___ Source ___

How do I get set up?

(Must install) Require python 3. (suggest python 3.5.2)
https://www.python.org/downloads/
(Must install) python package.
http://www.lfd.uci.edu/~gohlke/pythonlibs/#numpy
Numpy (e.g., numpy-1.13.1+mkl-cp35-cp35m-win_amd64.whl)
scipy (e.g., scipy-0.19.1-cp35-cp35m-win_amd64.whl)
scikit-learn (e.g., scikit_learn‑0.18.2‑cp35‑cp35m‑win_amd64.whl)
Matplotlib (e.g., matplotlib‑1.5.3‑cp35‑cp35m‑win_amd64.whl)
(Unnecessary) IDA Pro
http://pan.baidu.com/s/1bp7rOpp

How do I get dataset?

Microsoft Malware Classification Challenge
https://www.kaggle.com/c/malware-classification
theZoo aka Malware DB
http://ytisf.github.io/theZoo/
DAS MALWERK:
http://dasmalwerk.eu/

How do I run the program?

___ Dataset extract ___

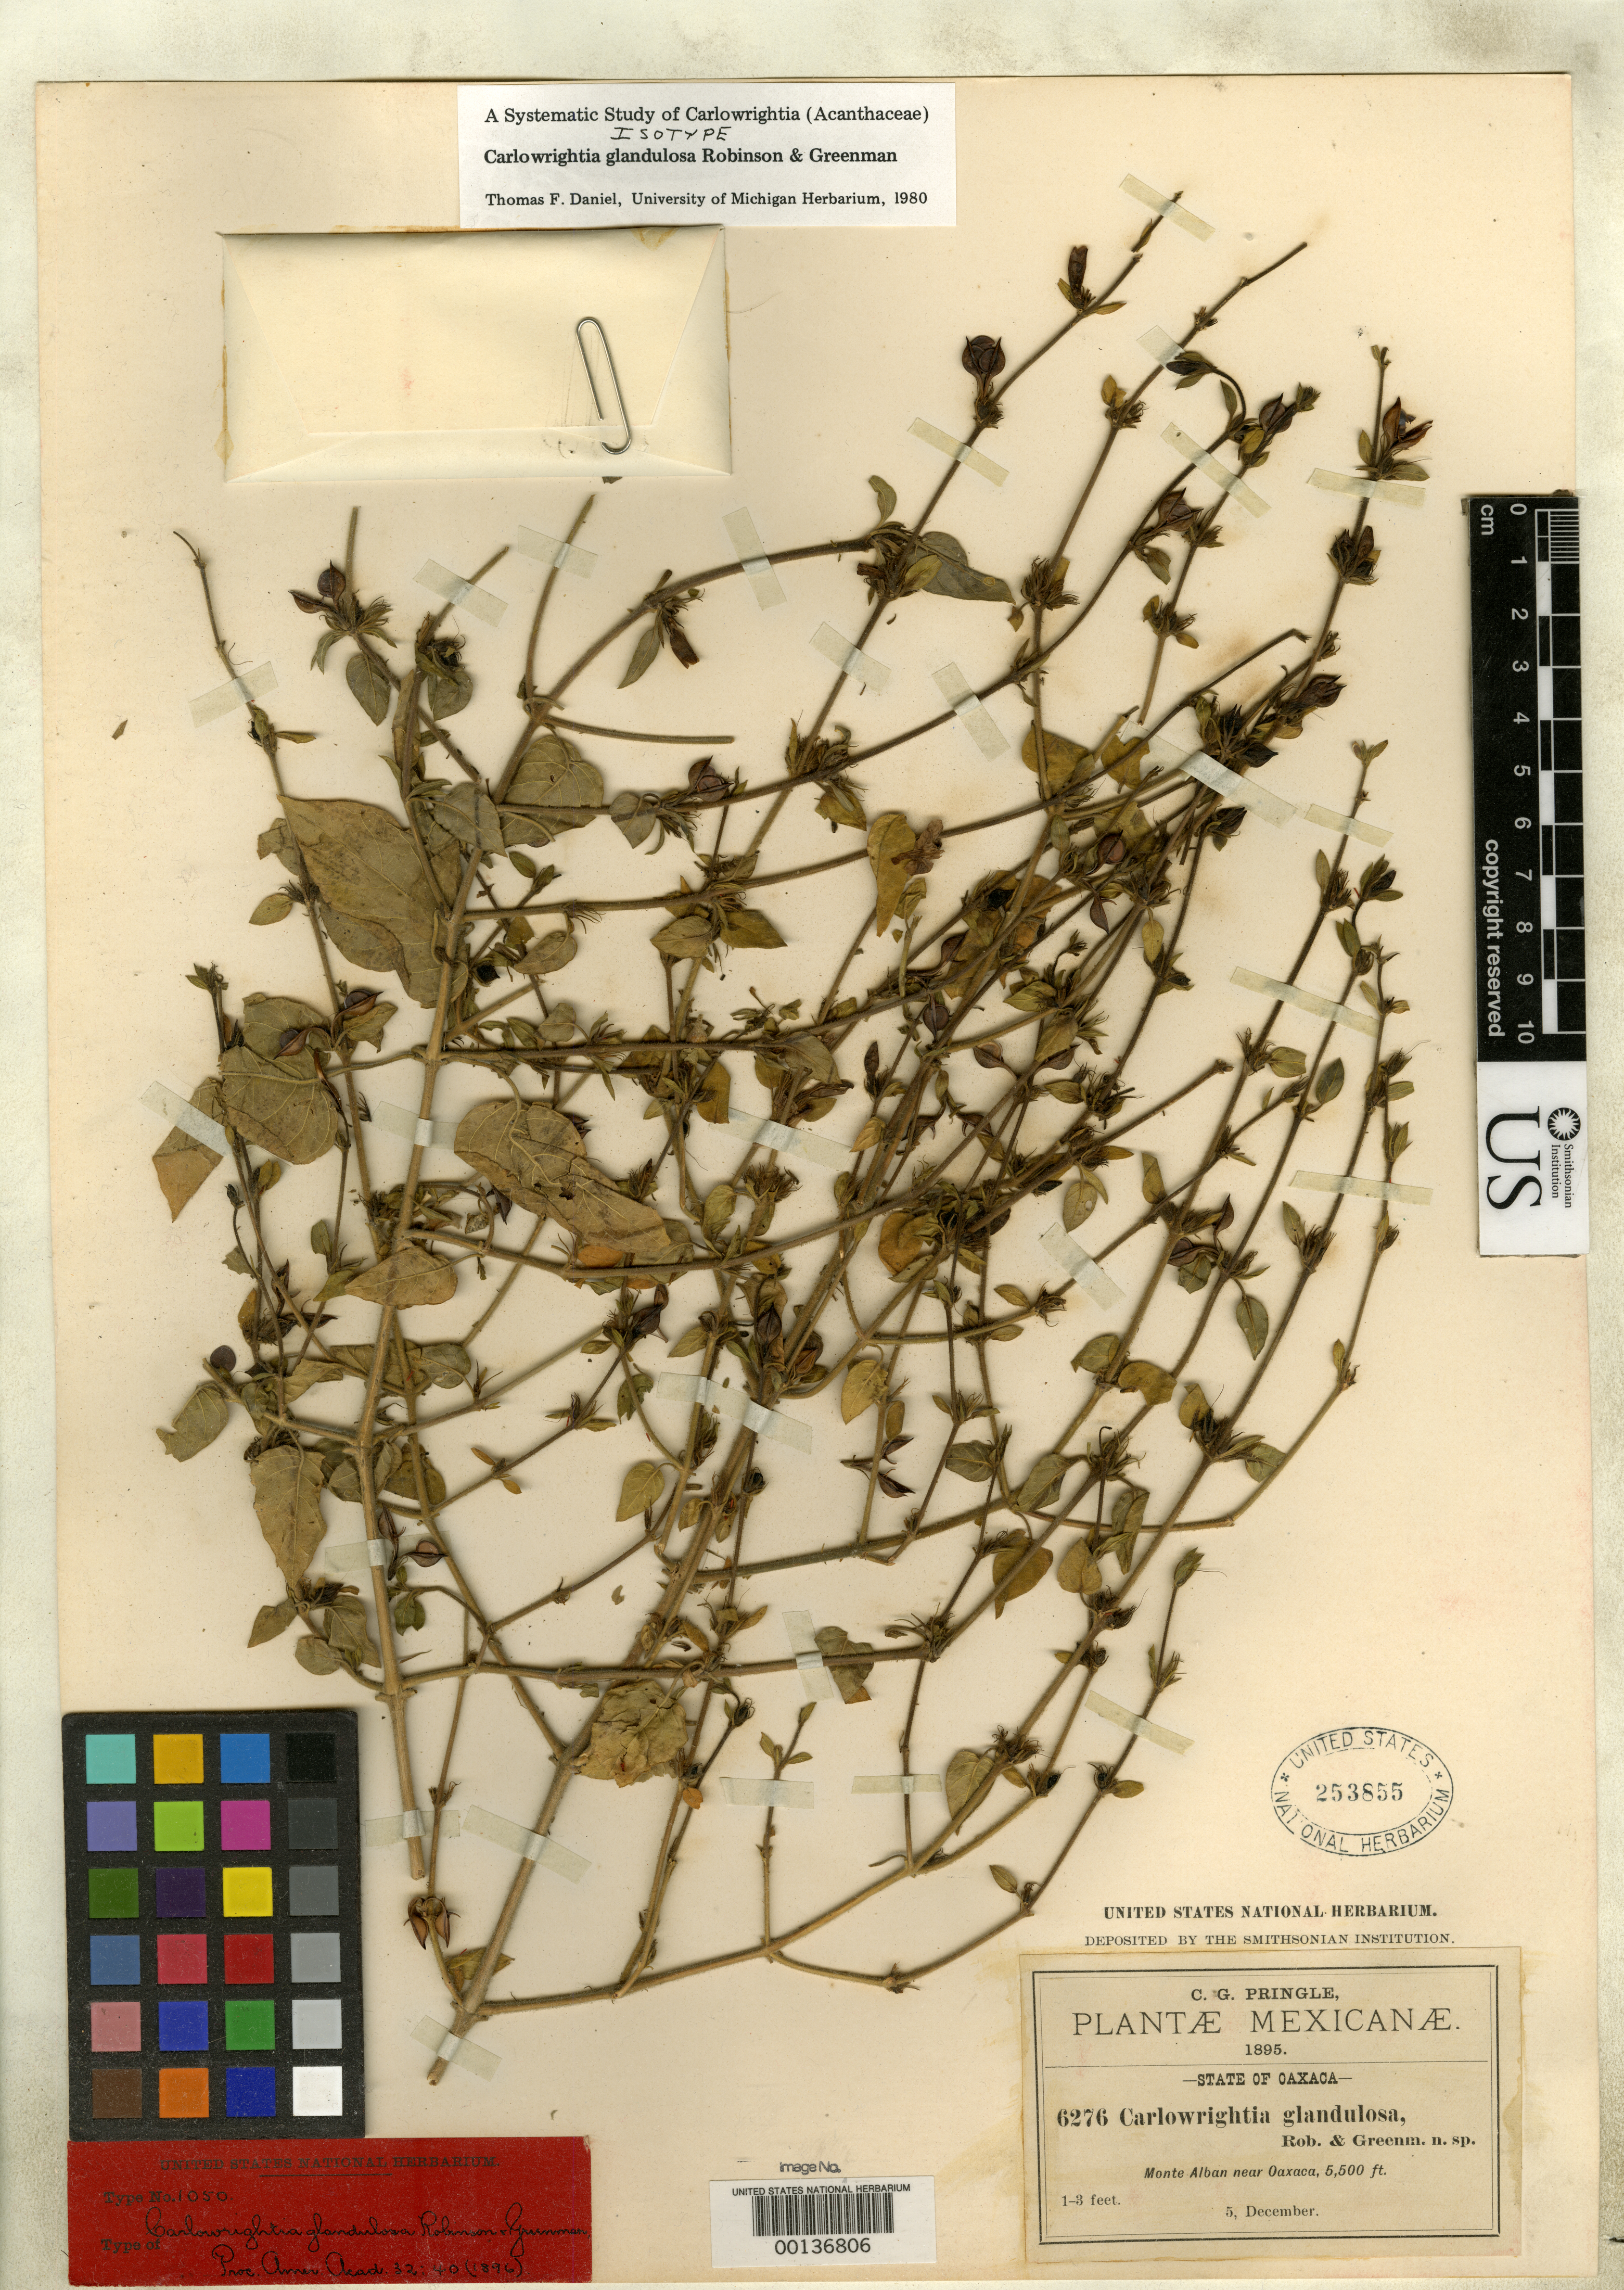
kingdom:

___

Stated exercise 1: Which Python version does the setup guide suggest?
Stated exercise 2: Reproduce the setup guide's text starting at "http://www.lfd.uci.edu/~gohlke/pythonlibs/#numpy" and ending at "I get dataset?".

Worked answer 1: Python 3.5.2

Worked answer 2:
http://www.lfd.uci.edu/~gohlke/pythonlibs/#numpy
Numpy (e.g., numpy-1.13.1+mkl-cp35-cp35m-win_amd64.whl)
scipy (e.g., scipy-0.19.1-cp35-cp35m-win_amd64.whl)
scikit-learn (e.g., scikit_learn‑0.18.2‑cp35‑cp35m‑win_amd64.whl)
Matplotlib (e.g., matplotlib‑1.5.3‑cp35‑cp35m‑win_amd64.whl)
(Unnecessary) IDA Pro
http://pan.baidu.com/s/1bp7rOpp

How do I get dataset?